MPICH/P4 environment on Linux PC cluster for large domain



From: Norm Henry [Norm.Henry@met.co.nz]
Sent: Friday, March 23, 2001 12:01 AM
Subject: RE: MM5 MPP problem

MM5 MPP Users:

This note describes a setup problem we encountered running MM5 MPP on a 
Linux PC cluster. Our domain is sufficiently large that the default memory 
allocation for shared-memory communication is too small, which leads to 
error messages about p4_shmalloc returning NULL. As per section 3.1.5 of 
the MPICH user guide, the memory allocation can be increased using the 
$P4_GLOBMEMSIZE environment variable.

In our original configuration we set $P4_GLOBMEMSIZE globally in 
/etc/profile, which normally works fine. However, if the model is executed 
with the -nolocal option it fails with the p4_shmalloc error. This is 
because /etc/profile is only read by login shells, and the shell spawned on 
the remote machine for process 0 is not a login shell.

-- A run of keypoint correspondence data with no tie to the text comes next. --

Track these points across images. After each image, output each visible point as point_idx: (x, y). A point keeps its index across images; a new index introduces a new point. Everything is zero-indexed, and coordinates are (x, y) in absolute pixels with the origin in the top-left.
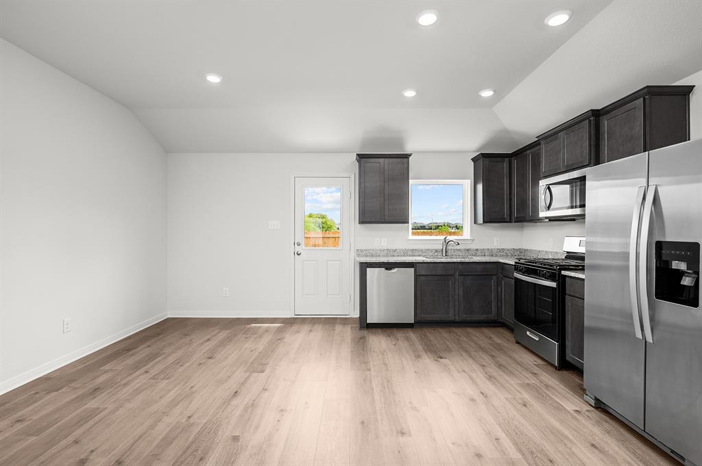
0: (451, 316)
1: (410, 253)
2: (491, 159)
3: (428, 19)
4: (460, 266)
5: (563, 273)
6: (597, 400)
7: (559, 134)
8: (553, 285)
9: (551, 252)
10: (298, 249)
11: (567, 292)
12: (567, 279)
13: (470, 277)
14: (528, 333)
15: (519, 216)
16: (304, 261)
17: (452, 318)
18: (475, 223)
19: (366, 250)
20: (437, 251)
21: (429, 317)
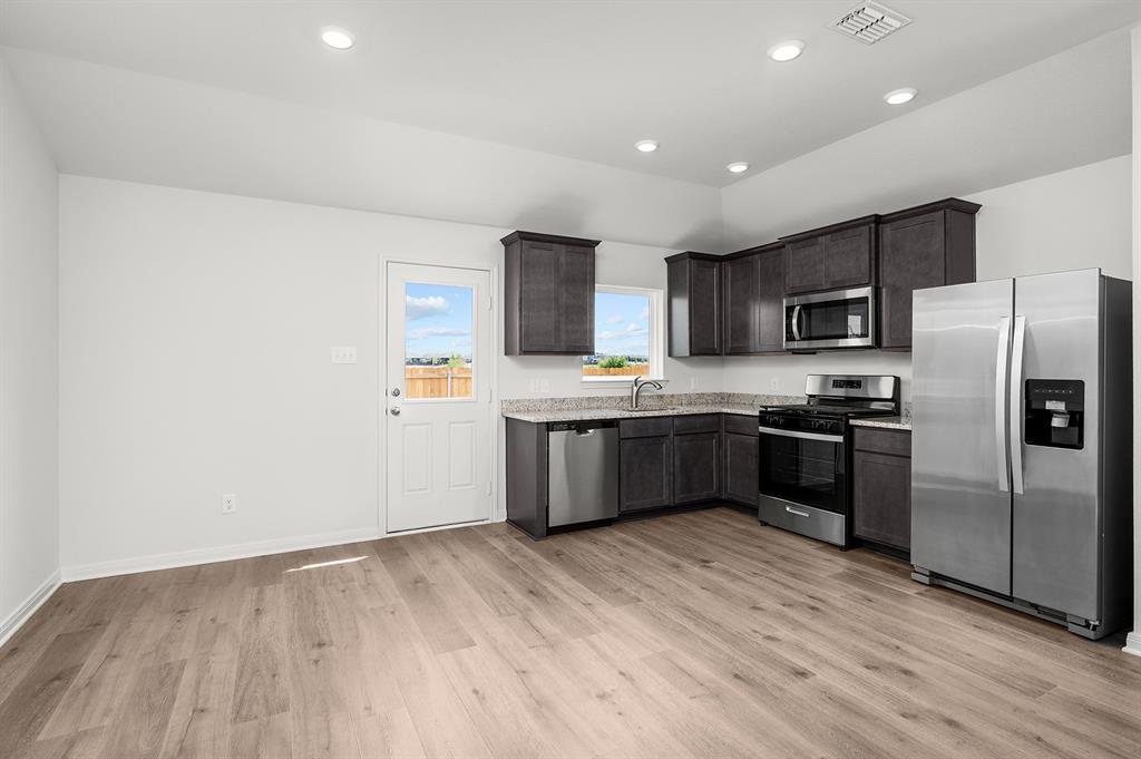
0: (666, 500)
1: (585, 404)
2: (700, 262)
3: (786, 52)
4: (676, 421)
5: (852, 422)
6: (933, 575)
7: (820, 239)
8: (839, 439)
9: (777, 397)
10: (395, 402)
11: (857, 447)
12: (857, 430)
13: (689, 437)
14: (788, 509)
15: (735, 345)
16: (405, 425)
17: (666, 503)
18: (670, 355)
19: (518, 401)
20: (622, 399)
21: (638, 504)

The solution is to define $P4_GLOBMEMSIZE in the .bashrc file in the user's 
home directory on the remote machine, which is read by both login and 
non-login shells. For tcsh users the variable should be defined in either 
.tcshrc or .cshrc.

Furthermore, for scheduled jobs that are run locally (i.e. -nolocal option 
NOT used) by cron, $P4_GLOBMEMSIZE needs to be defined either in 
/etc/crontab or in the crontab file itself, since cron does not access 
/etc/profile or ~/.bashrc.

Thanks to John Michalakes for his assistance with this.

Norm Henry
National Weather Services
Meteorological Service of New Zealand